Crawl Stats shows daily homepage hits but rare hits to /articles/*
New articles take 2-4 weeks to be discovered (well over the normal 3-7 days)
The sitemap is submitted but Google rarely fetches its URLs
URL Inspection reports article URLs as “Discovered — currently not indexed” or “URL is unknown to Google”

Which bucket are you in?

The two root causes need opposite fixes. This table tells you which one applies before you touch anything.

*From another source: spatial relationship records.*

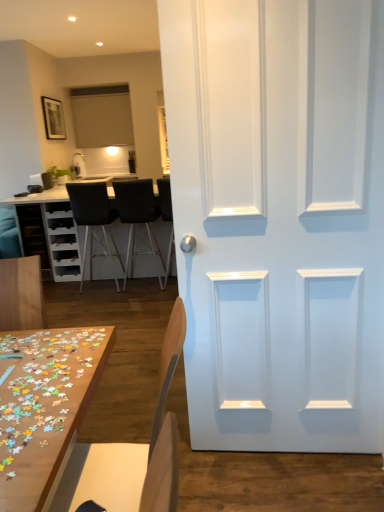
Question: From a real-world perspective, is black leather chair at center, acting as the 1th chair starting from the back, on black leather chair at center, which ranks as the third chair in back-to-front order?

Choices:
 (A) yes
 (B) no

Answer: (B)

Question: Would you say black leather chair at center, acting as the 1th chair starting from the back, contains black leather chair at center, the 2th chair when ordered from front to back?

Choices:
 (A) yes
 (B) no

Answer: (B)

Question: Is black leather chair at center, acting as the 1th chair starting from the back, positioned far away from black leather chair at center, the 2th chair when ordered from front to back?

Choices:
 (A) no
 (B) yes

Answer: (A)

Question: Can you confirm if black leather chair at center, acting as the 1th chair starting from the back, is taller than black leather chair at center, the 2th chair when ordered from front to back?

Choices:
 (A) yes
 (B) no

Answer: (A)

Question: Is black leather chair at center, acting as the 1th chair starting from the back, in contact with black leather chair at center, the 2th chair when ordered from front to back?

Choices:
 (A) yes
 (B) no

Answer: (B)

Question: In terms of width, does light brown wood chair at lower center, which is counted as the 4th chair, starting from the back, look wider or thinner when compared to matte black cabinet at left?

Choices:
 (A) wide
 (B) thin

Answer: (A)

Question: From the image's perspective, relative to matte black cabinet at left, is light brown wood chair at lower center, which is counted as the 1th chair, starting from the front, above or below?

Choices:
 (A) below
 (B) above

Answer: (A)

Question: Considering the relative positions of light brown wood chair at lower center, which is counted as the 1th chair, starting from the front, and matte black cabinet at left in the image provided, is light brown wood chair at lower center, which is counted as the 1th chair, starting from the front, to the left or to the right of matte black cabinet at left?

Choices:
 (A) right
 (B) left

Answer: (A)

Question: In terms of height, does light brown wood chair at lower center, which is counted as the 1th chair, starting from the front, look taller or shorter compared to matte black cabinet at left?

Choices:
 (A) short
 (B) tall

Answer: (B)

Question: From the image's perspective, is black fabric chair at center, arranged as the third chair when viewed from the front, located above or below black leather chair at center, marked as the 4th chair in a front-to-back arrangement?

Choices:
 (A) above
 (B) below

Answer: (A)

Question: Is black fabric chair at center, arranged as the third chair when viewed from the front, spatially inside black leather chair at center, acting as the 1th chair starting from the back, or outside of it?

Choices:
 (A) outside
 (B) inside

Answer: (A)

Question: From a real-world perspective, is black fabric chair at center, acting as the second chair starting from the back, above or below black leather chair at center, marked as the 4th chair in a front-to-back arrangement?

Choices:
 (A) above
 (B) below

Answer: (B)

Question: Is black fabric chair at center, acting as the second chair starting from the back, to the left or to the right of black leather chair at center, marked as the 4th chair in a front-to-back arrangement, in the image?

Choices:
 (A) left
 (B) right

Answer: (B)

Question: Is matte black cabinet at left in front of or behind white matte door at center in the image?

Choices:
 (A) front
 (B) behind

Answer: (B)

Question: In terms of size, does matte black cabinet at left appear bigger or smaller than white matte door at center?

Choices:
 (A) big
 (B) small

Answer: (B)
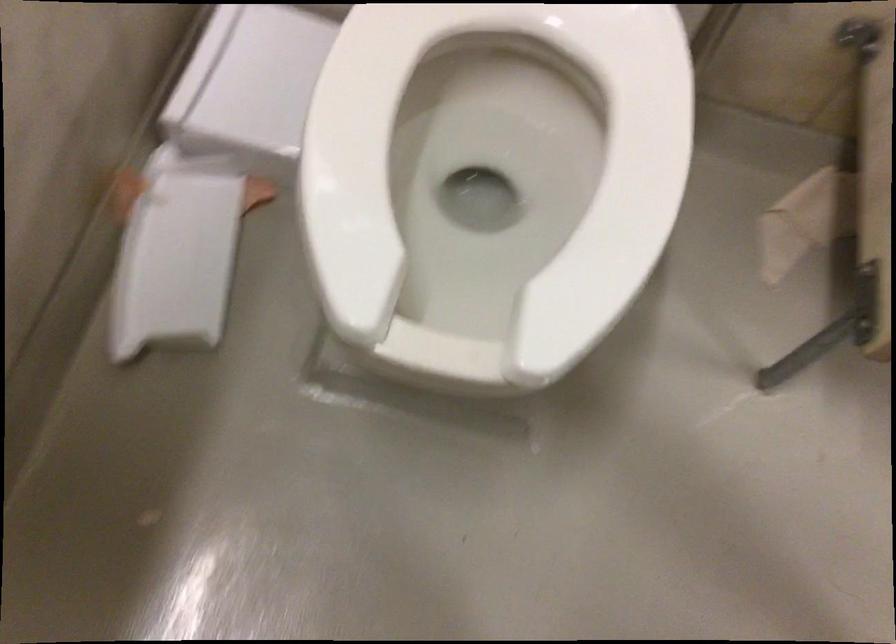
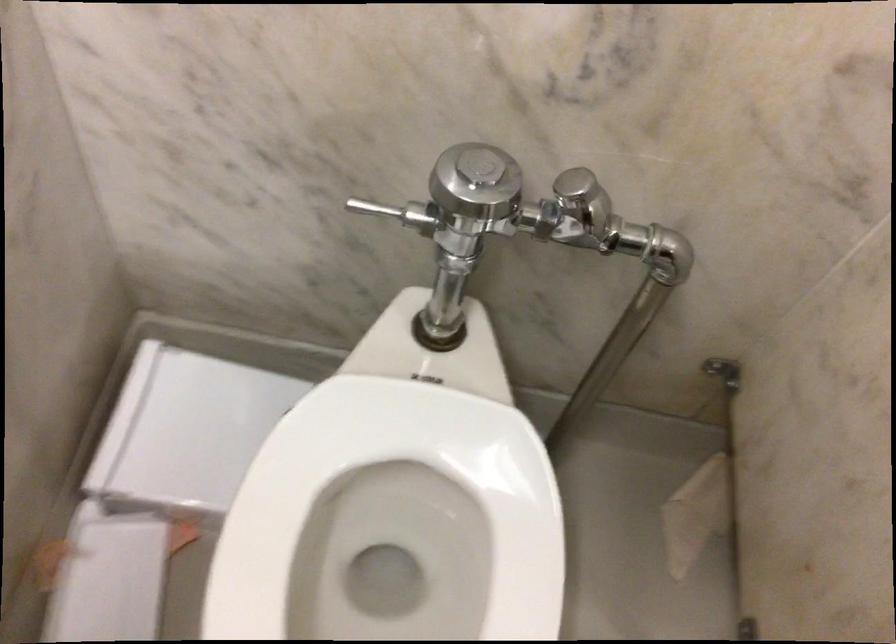
Question: Based on the continuous images, in which direction is the camera rotating? Reply with the corresponding letter.

Choices:
 (A) Left
 (B) Right
 (C) Up
 (D) Down

Answer: (C)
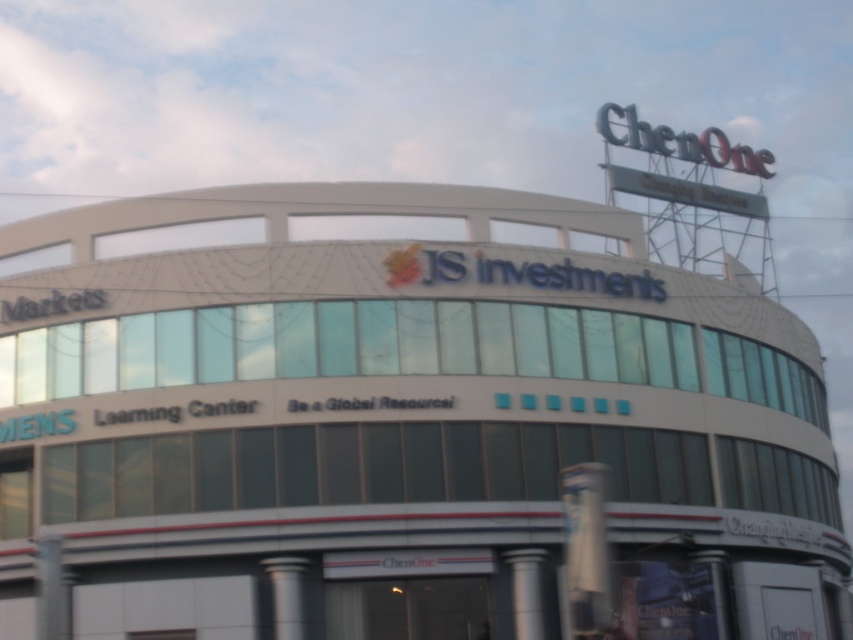
Question: Which point appears closest to the camera in this image?

Choices:
 (A) (532, 577)
 (B) (646, 371)
 (C) (281, 561)

Answer: (C)

Question: Does white glass building at center have a greater width compared to silver metallic pillar at center?

Choices:
 (A) no
 (B) yes

Answer: (B)

Question: Is white glass building at center thinner than silver metallic pillar at center?

Choices:
 (A) no
 (B) yes

Answer: (A)

Question: Based on their relative distances, which object is nearer to the silver metallic pillar at center?

Choices:
 (A) white glass building at center
 (B) silver metallic pillar at lower center

Answer: (B)

Question: Does white glass building at center appear on the right side of silver metallic pillar at lower center?

Choices:
 (A) no
 (B) yes

Answer: (B)

Question: Which object is farther from the camera taking this photo?

Choices:
 (A) white glass building at center
 (B) silver metallic pillar at center
 (C) silver metallic pillar at lower center

Answer: (B)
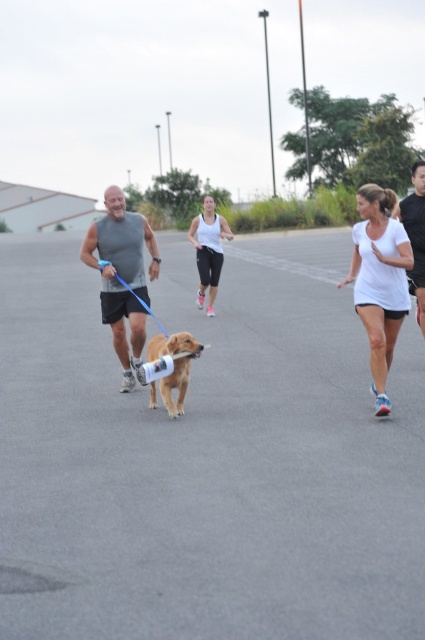
Question: Does white matte shirt at center have a smaller size compared to gray sleeveless shirt at center?

Choices:
 (A) no
 (B) yes

Answer: (B)

Question: Which object is the farthest from the gray sleeveless shirt at center?

Choices:
 (A) white matte tank top at center
 (B) matte gray tank top at center
 (C) white matte shirt at center

Answer: (A)

Question: Estimate the real-world distances between objects in this image. Which object is farther from the gray sleeveless shirt at center?

Choices:
 (A) matte gray tank top at center
 (B) golden matte dog at center
 (C) white matte tank top at center

Answer: (C)

Question: Among these points, which one is nearest to the camera?

Choices:
 (A) (356, 260)
 (B) (159, 385)

Answer: (B)

Question: Can you confirm if white matte shirt at center is bigger than gray sleeveless shirt at center?

Choices:
 (A) no
 (B) yes

Answer: (A)

Question: Does white matte shirt at center have a greater width compared to golden matte dog at center?

Choices:
 (A) no
 (B) yes

Answer: (B)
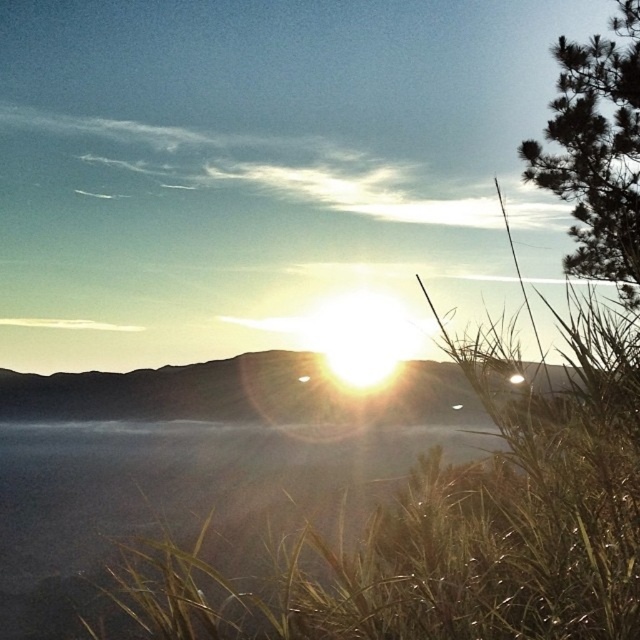
Locate an element on the screen. The height and width of the screenshot is (640, 640). sandy brown hillside at center is located at coordinates (180, 392).

Can you confirm if sandy brown hillside at center is shorter than green leafy tree at upper right?

Correct, sandy brown hillside at center is not as tall as green leafy tree at upper right.

Between point (317, 371) and point (609, 163), which one is positioned behind?

The point (317, 371) is behind.

The image size is (640, 640). I want to click on sandy brown hillside at center, so click(x=180, y=392).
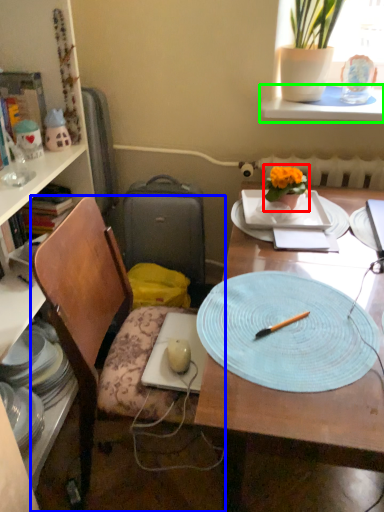
Question: Considering the real-world distances, which object is closest to houseplant (highlighted by a red box)? chair (highlighted by a blue box) or window sill (highlighted by a green box).

Choices:
 (A) chair
 (B) window sill

Answer: (B)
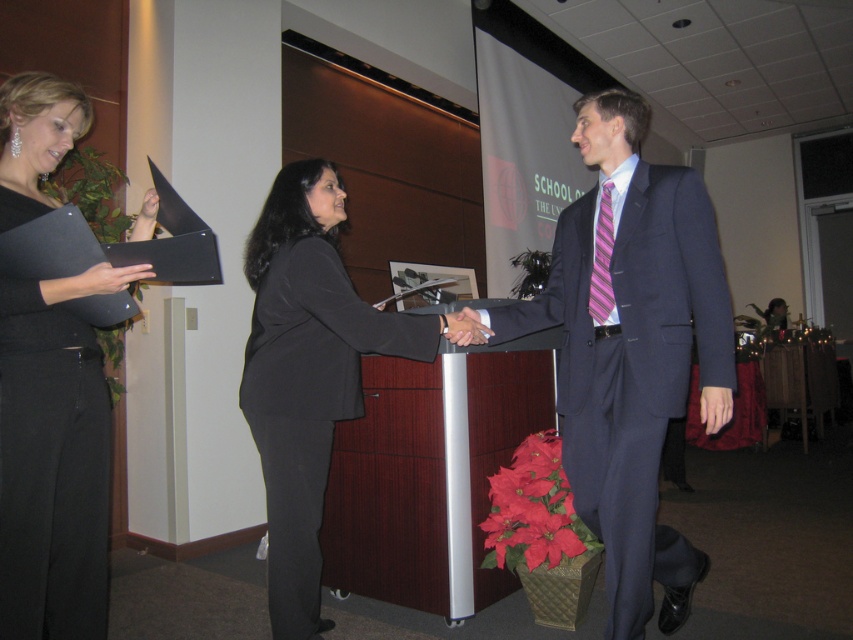
Can you confirm if pink striped tie at center is taller than matte black hand at center?

Yes.

Is point (599, 198) closer to viewer compared to point (450, 317)?

No, (599, 198) is behind (450, 317).

At what (x,y) coordinates should I click in order to perform the action: click on pink striped tie at center. Please return your answer as a coordinate pair (x, y). This screenshot has width=853, height=640. Looking at the image, I should click on (602, 260).

In the scene shown: Between black matte folder at left and matte black hand at center, which one is positioned higher?

matte black hand at center is higher up.

Describe the element at coordinates (51, 468) in the screenshot. I see `black matte folder at left` at that location.

In order to click on black matte folder at left in this screenshot , I will do `click(51, 468)`.

The width and height of the screenshot is (853, 640). Identify the location of black matte folder at left. (51, 468).

Between black matte suit at center and matte black hand at center, which one is positioned lower?

Positioned lower is black matte suit at center.

Where is `black matte suit at center`? This screenshot has width=853, height=640. black matte suit at center is located at coordinates (306, 372).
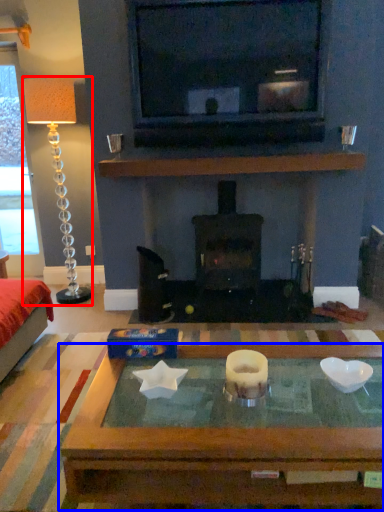
Question: Which object is closer to the camera taking this photo, lamp (highlighted by a red box) or coffee table (highlighted by a blue box)?

Choices:
 (A) lamp
 (B) coffee table

Answer: (B)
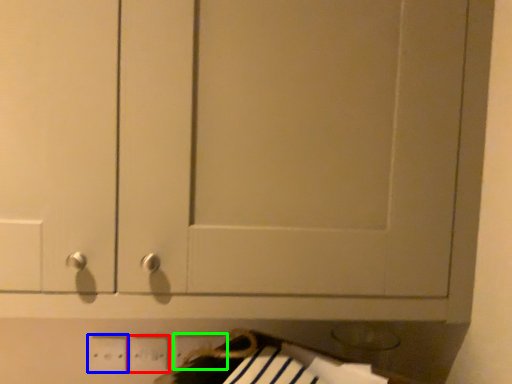
Question: Considering the real-world distances, which object is closest to electric outlet (highlighted by a red box)? electric outlet (highlighted by a blue box) or electric outlet (highlighted by a green box).

Choices:
 (A) electric outlet
 (B) electric outlet

Answer: (A)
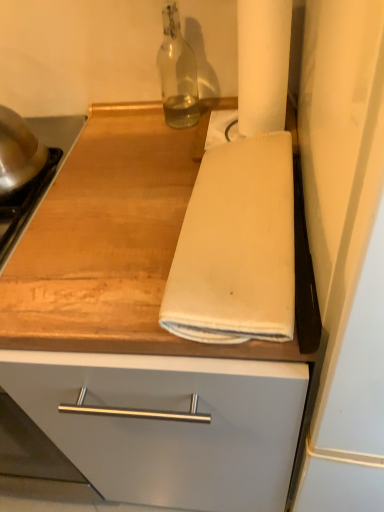
Locate an element on the screen. Image resolution: width=384 pixels, height=512 pixels. vacant space situated on the left part of white cotton towel at center is located at coordinates (100, 250).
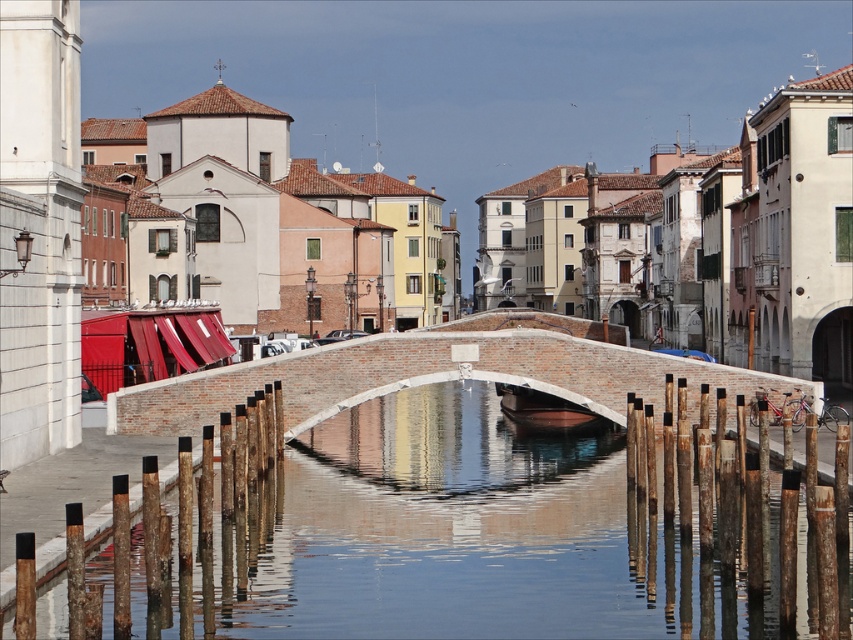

Signal	Discovery failure	Crawl-budget / quality failure
`curl` homepage → count `/articles/` links	0 or under 5	normal count
URL Inspection status	”URL is unknown to Google"	"Discovered — currently not indexed”
Is the URL in the sitemap and reachable by `<a href>`?	no	yes
What Google is telling you	”I never found this URL"	"I found it but chose not to spend budget yet”
Go to	Steps 2-3	Steps 4-8

“Discovered — currently not indexed” specifically means Google knows the URL (from your sitemap or a link) but has not crawled it yet — almost always a crawl-budget, queue, or perceived-quality decision rather than a technical block. (Google’s crawl-budget docs say crawl budget only becomes a real constraint on sites with 1M+ pages, or 10,000+ pages whose content changes daily — so on a small site this is usually a quality/internal-link signal, not a true budget cap.)

Common causes

1. Homepage uses JS-rendered article links Google can’t see

Most common. The “latest articles” list is mounted by React/Vue/Svelte after hydration, so the raw HTML Googlebot fetches contains no <a href> to any article.

How to confirm:

# Look at homepage WITHOUT executing JS (this is roughly what Googlebot fetches first)
curl -sL https://yourdomain.com/ > home.html

# Count article links in the raw HTML
grep -oE 'href="/articles/[^"]+"' home.html | wc -l
# 0 or very few = links are rendered by JS, not in the HTML

Google does render JS, but rendering is queued separately and can lag days to weeks behind the initial HTML crawl. Links present in the first HTML response are discovered immediately; links that only appear after hydration are not.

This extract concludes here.